Page images and extracted text:
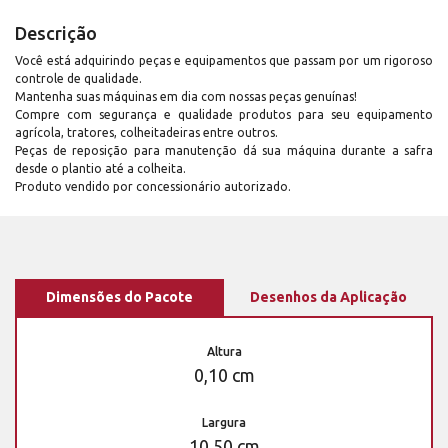
Descrição
Você está adquirindo peças e equipamentos que passam por um rigoroso
controle de qualidade.
Mantenha suas máquinas em dia com nossas peças genuínas!
Compre com segurança e qualidade produtos para seu equipamento
agrícola, tratores, colheitadeiras entre outros.
Peças de reposição para manutenção dá sua máquina durante a safra
desde o plantio até a colheita.
Produto vendido por concessionário autorizado.
Dimensões do Pacote
Desenhos da Aplicação
Altura
0,10 cm
Largura
10,50 cm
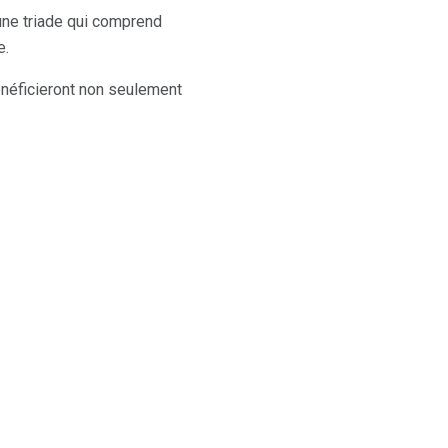
une triade qui comprend
e.
énéficieront non seulement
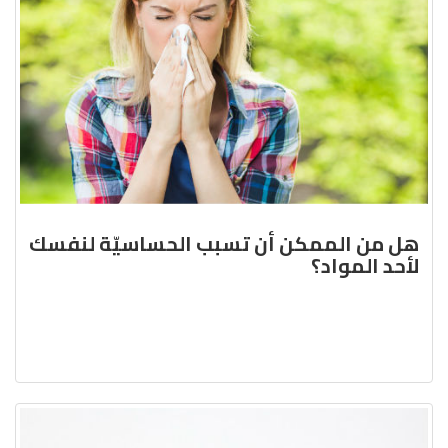
هل من الممكن أن تسبب الحساسيّة لنفسك
لأحد المواد؟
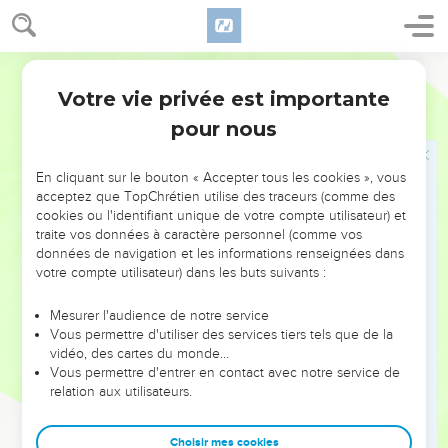
d’une veuve.
18
Souvenez-vous que vous avez été esclaves en Égypte et
que le Seigneur votre Dieu vous a libérés. C’est pour cela
Français Courant
que je vous ordonne de mettre en pratique ces
Votre vie privée est importante
Deutéronome
24
commandements.
pour nous
19
Lorsque vous moissonnerez, si vous avez oublié une
gerbe dans le champ, vous ne retournerez pas la prendre ;
En cliquant sur le bouton « Accepter tous les cookies », vous
vous la laisserez pour les étrangers, les orphelins et les
acceptez que TopChrétien utilise des traceurs (comme des
veuves. Alors le Seigneur votre Dieu vous bénira dans tout
cookies ou l'identifiant unique de votre compte utilisateur) et
traite vos données à caractère personnel (comme vos
ce que vous entreprendrez.
données de navigation et les informations renseignées dans
20
De même, lorsque vous récolterez les olives, vous ne
votre compte utilisateur) dans les buts suivants :
passerez pas une seconde fois pour recueillir les fruits
oubliés ; vous les laisserez pour les étrangers, les orphelins
Mesurer l'audience de notre service
Vous permettre d'utiliser des services tiers tels que de la
et les veuves.
vidéo, des cartes du monde…
21
Enfin, lorsque vous vendangerez, vous ne repasserez pas
Vous permettre d'entrer en contact avec notre service de
relation aux utilisateurs.
dans la vigne pour ramasser les grappes oubliées ; vous les
laisserez pour les étrangers, les orphelins et les veuves.
Choisir mes cookies
22
Souvenez-vous que vous avez été esclaves en Égypte.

§ TASK BRIEF:
Render as a JSON list of strings the lines of the listing starting with the line containing "d’une veuve." and going on through the line containing "veuves. Alors le", one string per line and with blank lines omitted.

§ RESULT:
[
  "d’une veuve.",
  "18",
  "Souvenez-vous que vous avez été esclaves en Égypte et",
  "que le Seigneur votre Dieu vous a libérés. C’est pour cela",
  "Français Courant",
  "que je vous ordonne de mettre en pratique ces",
  "Votre vie privée est importante",
  "Deutéronome",
  "24",
  "commandements.",
  "pour nous",
  "19",
  "Lorsque vous moissonnerez, si vous avez oublié une",
  "gerbe dans le champ, vous ne retournerez pas la prendre ;",
  "En cliquant sur le bouton « Accepter tous les cookies », vous",
  "vous la laisserez pour les étrangers, les orphelins et les",
  "acceptez que TopChrétien utilise des traceurs (comme des",
  "veuves. Alors le Seigneur votre Dieu vous bénira dans tout"
]